Dan setelahnya, kawan saya si Parjo tidak pernah lagi menampakkan batang hidungnya. Menurut info yang saya terima setelah tinggal glanggang colong playu (baca: meninggalkan saya begitu saja di teras kos-kosan) waktu itu, si Parjo mengalami pendarahan hebat di hidung alias mimisan yang disinyalir karena terlalu memikirkan alasan cinta platonis yg saya beberkan. Alhasil sang hidung harus selalu disisipi Daun Sirih untuk menghentikan pendarahan tersebut sehingga membuat dia malu utk menampakkan batang hidungnya yg berhiaskan lintingan Daun Sirih! What a silly reason!

Ya! Memang sebuah alasan bodoh yang terlalu saya buat-buat sendiri, hanya untuk sekedar menenangkan hati ini dari perasaan bersalah. Perasaan bersalah??!? Haruskah saya merasa seperti itu? Bukankah mencintai itu merupakan hak azazi seseorang yang harus kita hormati keberadaannya? Seperti saya menghormati "Cinta" Parjo kepada saya dengan tetap mau berkawan dengannya meskipun saya tidak mempunyai rasa yang sama. Jika kemudian dia merasa tersakiti karena menurutnya saya telah memberikan harapan-harapan kosong (baca: menghormati hak mencintai seseorang), apakah itu merupakan salah saya sehingga dia layak tinggal glanggang colong playu seperti itu? Suatu tindakan yang tanpa dia tahu telah membuat saya bersedih karena....... hidungnya dihiasi lintingan Daun Sirih!
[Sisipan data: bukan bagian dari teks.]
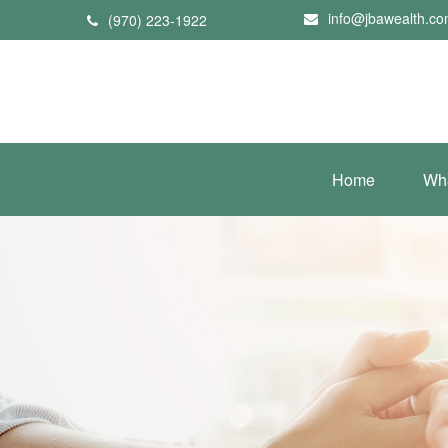
info@jbawealth.c
(970) 223-1922
Home
Wh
Cinta platonis, sebenarnya saya sendiri kurang begitu tahu arti dari kata ini. Terlalu banyak pengertian berbeda-beda yang saya dapatkan. Namun yang pasti saya tahu adalah bahwa bentuk hubungan pertemanan saya dengan lawan jenis -yang sudah saya anggap sebagai sahabat- adalah hubungan yang sangat afektif dimana saya tidak mencoba melibatkan unsur-unsur ketertarikan secara seksual. Dan alasan ini pulalah yang membuat si Parjo berteriak bullshit! Menurutnya kedekatan hubungan seorang laki-laki dan perempuan pasti ujung-ujungnya menyangkut masalah hati. Dan jika sudah berbicara masalah hati, maka cinta platonis yang afektif non seksual itu hanyalah omong kosong belaka.
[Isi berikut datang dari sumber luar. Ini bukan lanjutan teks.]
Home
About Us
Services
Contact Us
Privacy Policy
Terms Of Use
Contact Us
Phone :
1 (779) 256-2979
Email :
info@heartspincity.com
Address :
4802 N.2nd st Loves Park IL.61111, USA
" ... dan yang tinggal hanyalah kegembiraan karena gayung bersambut, atau harapan-harapan kosong menyakitkan seperti yang kamu berikan itu! Teganya kamu!"
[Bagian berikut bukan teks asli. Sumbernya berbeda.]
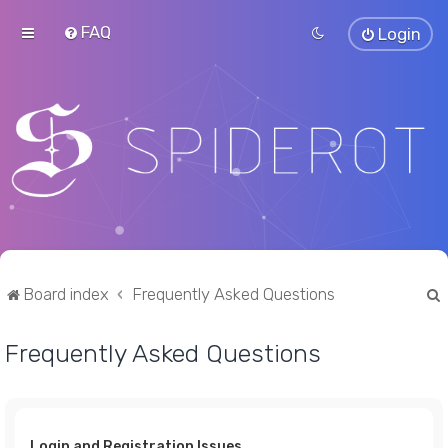
FAQ
Login
Board index
Frequently Asked Questions
Frequently Asked Questions
r
Login and Registration Issues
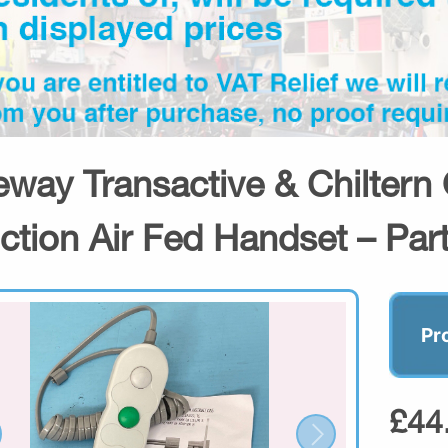
eway Transactive & Chiltern
ction Air Fed Handset – Par
Pr
£44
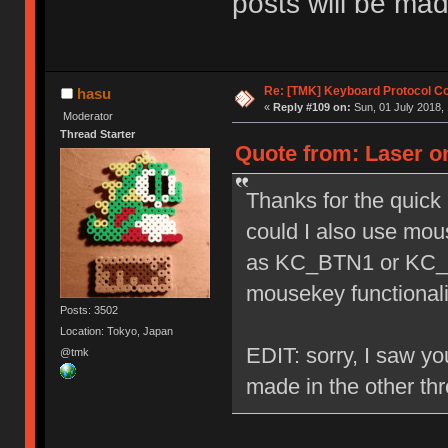
posts will be mad
Re: [TMK] Keyboard Protocol C
hasu
«
Reply #109 on:
Sun, 01 July 2018, 
Moderator
Thread Starter
Quote from: Laser on
Thanks for the quick 
could I also use mou
as KC_BTN1 or KC_B
mousekey functionali
Posts: 3502
Location: Tokyo, Japan
EDIT: sorry, I saw you
@tmk
made in the other th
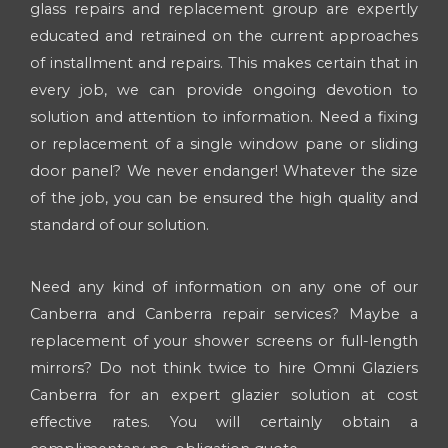
glass repairs and replacement group are expertly
educated and retrained on the current approaches
of installment and repairs. This makes certain that in
every job, we can provide ongoing devotion to
solution and attention to information. Need a fixing
or replacement of a single window pane or sliding
door panel? We never endanger! Whatever the size
of the job, you can be ensured the high quality and
standard of our solution.
Need any kind of information on any one of our
Canberra and Canberra repair services? Maybe a
replacement of your shower screens or full-length
mirrors? Do not think twice to hire Omni Glaziers
Canberra for an expert glazier solution at cost
effective rates. You will certainly obtain a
Saya tega?? Bagaimana dia bisa berkata seperti itu kalau dia pun tidak menghargai perasaan saya? Ah, seandainya saja dia tahu bahwa tidak semuanya harus berbalas dengan hal yang sama agar keindahan sebuah hubungan tetap terjaga. Bahwa ketidaksamaanpun sebenarnya bisa ditransformasikan menjadi sesuatu yang indah sepanjang menggunakan "gaya" yang sama. Jika saya bisa menghormati hak mencinta dia, pun dia menghormati hak mencinta saya (even bukan buat dia), niscaya Si Parjo tidak perlu menggunakan lintingan Daun Sirih untuk menyembunyikan batang hidungnya. Seperti foto yang terpampang diatas, tidak perduli mau seperti apa gaya rambutnya, atau dari golongan dan ras mana kita berasal, sepanjang gaya yang kita pakai selaras dan harmonis, maka perbedaan itu nisbi adanya.... (asal sama-sama cantik! pret!)